On more than one occasion Jane Gardam's Old Filth has been recommended to me.  And one more than one occasion I pulled the book from the library shelf and looked at it and then quietly slid it back into place.  Gardam has won or been listed for all sorts of prizes and the New York Times makes note of her "typical excellence and compulsive readability".  I've even got a handful of her other books in my reading piles.  So, what's the problem you're probably thinking?  I'm often a very predictable reader and one facet of my predictability is that I prefer to read about female protagonists.  Not always (and nothing personal), but enough so that I will often pass on a book when I question whether the story has enough appeal or that I'll be able to empathize with the main character.  And yes, I am trying to break myself of this habit. 

 

Old Filth is Edward Feathers, an eighty-year-old widower who is the subject of this story.  And while the reflections on a life begun at the edges of the Empire, the British Raj, sound appealing, what do I know about eighty-year-old men?  Lucky for me Old Filth landed on my doorstep one day removing all excuses to pick the book up and discover that yes, some feelings are universal and that it is easy to empathize with a character like Edward Feathers.  Old Filth is an ironic nickname for a variety of reasons, though not one bestowed with any sense of irony by his colleagues.  Old Filth stands for 'Failed in London Try Hong Kong', which is what he did in his poor days just after the war when he was new to the bar.  Despite a long and distinguished career as a lawyer and then judge, Filth feels decidedly dirty, however, thanks to a secret from his childhood he carries with him throughout his lifetime.  Outwardly Filth is a modest man, well dressed however, if somewhat outdated in his style.  As a matter of fact he's fastidious in all his ways.

 

Yet his beginnings were none too illustrious.  Born in Malay to an overworked colonial administrator father who drinks too much and a mother who succumbs to puerperal fever just days after his birth, he's raised by the daughter of his nursemaid who loves him obsessively.  He grows up amongst the natives speaking their language and playing their games and is quite content with his life, though all but ignored by his father.  Before his fifth birthday, he's sent back to England to begin his proper education and keep him out of harm's way (harm's way being tropical fevers).  Along with two younger cousins he ends up in Wales in the care of foster parents.  If Old Filth belongs in the "Dickensian pantheon of memorable characters", Ma Didds deserves a place there as well in the villainess hall of fame.  Life is hellish for the children who are known as "Raj orphans".  Like his father, Edward arrives with a stutter that is even more pronounced when he leaves Ma Didds' abusive household and enters boarding school.  It's with Sir, the headmaster of the school that he's set on the straight and narrow and through his close friendship with another student with whose family he passes the school holidays.

[Data entries]
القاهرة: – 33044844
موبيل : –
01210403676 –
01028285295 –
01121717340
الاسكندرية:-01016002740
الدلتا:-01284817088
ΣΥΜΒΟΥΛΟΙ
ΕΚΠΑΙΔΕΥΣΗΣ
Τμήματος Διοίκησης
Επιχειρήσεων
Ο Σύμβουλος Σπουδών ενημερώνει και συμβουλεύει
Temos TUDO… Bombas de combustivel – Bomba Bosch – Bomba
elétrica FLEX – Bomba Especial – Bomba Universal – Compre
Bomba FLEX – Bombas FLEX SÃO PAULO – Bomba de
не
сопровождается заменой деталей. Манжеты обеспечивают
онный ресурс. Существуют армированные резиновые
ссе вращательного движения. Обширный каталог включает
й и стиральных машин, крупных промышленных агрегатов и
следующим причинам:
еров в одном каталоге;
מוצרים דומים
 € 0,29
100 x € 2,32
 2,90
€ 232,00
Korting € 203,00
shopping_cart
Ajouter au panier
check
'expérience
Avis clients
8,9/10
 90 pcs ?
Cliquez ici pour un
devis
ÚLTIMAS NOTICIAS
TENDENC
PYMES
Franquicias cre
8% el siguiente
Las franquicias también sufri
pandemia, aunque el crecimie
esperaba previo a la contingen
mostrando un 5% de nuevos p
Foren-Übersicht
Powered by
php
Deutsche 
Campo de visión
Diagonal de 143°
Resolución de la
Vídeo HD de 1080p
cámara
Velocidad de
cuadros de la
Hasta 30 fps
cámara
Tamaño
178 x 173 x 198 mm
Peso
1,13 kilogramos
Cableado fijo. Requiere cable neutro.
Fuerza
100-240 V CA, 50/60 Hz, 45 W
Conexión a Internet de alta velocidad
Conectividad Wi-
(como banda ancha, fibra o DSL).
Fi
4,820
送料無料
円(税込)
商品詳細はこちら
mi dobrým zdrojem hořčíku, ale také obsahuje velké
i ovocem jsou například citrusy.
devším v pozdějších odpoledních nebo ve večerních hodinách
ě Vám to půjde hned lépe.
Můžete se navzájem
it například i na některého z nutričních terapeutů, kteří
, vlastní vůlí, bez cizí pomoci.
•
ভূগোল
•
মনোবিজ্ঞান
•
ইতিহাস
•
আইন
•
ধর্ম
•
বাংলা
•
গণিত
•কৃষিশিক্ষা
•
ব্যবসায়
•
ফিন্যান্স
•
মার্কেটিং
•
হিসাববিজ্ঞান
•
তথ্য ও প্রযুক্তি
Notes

What to do:
(a) In the Old Filth review, what does the nickname "Old Filth" stand for?
(b) Continue the Old Filth review from its last sentence.

Activity answers:
(a) Failed in London Try Hong Kong.

(b)
 

The story moves around in time, Filth looking back on a full life yet feeling an emptiness all the same.  His life begins in Malay, and after a successful career in Hong Kong he returns to England with his wife Betty, another Raj orphan, and they settle in Dorset. It's from this vantage point that he reflects on his youth and later marriage to a woman who is more a companion than a lover (in the passionate sense), and who has been harboring secrets of her own.  It seems all Filth's best relationships are ended too soon, and those that endure are deficient in some way.  He never seems to understand his wife and can never even remember the name of his long standing housekeeper, calling her Mrs.-er.  In the end he feels a sense of loneliness and isolation, which is not surprising considering his shaky emotional foundation.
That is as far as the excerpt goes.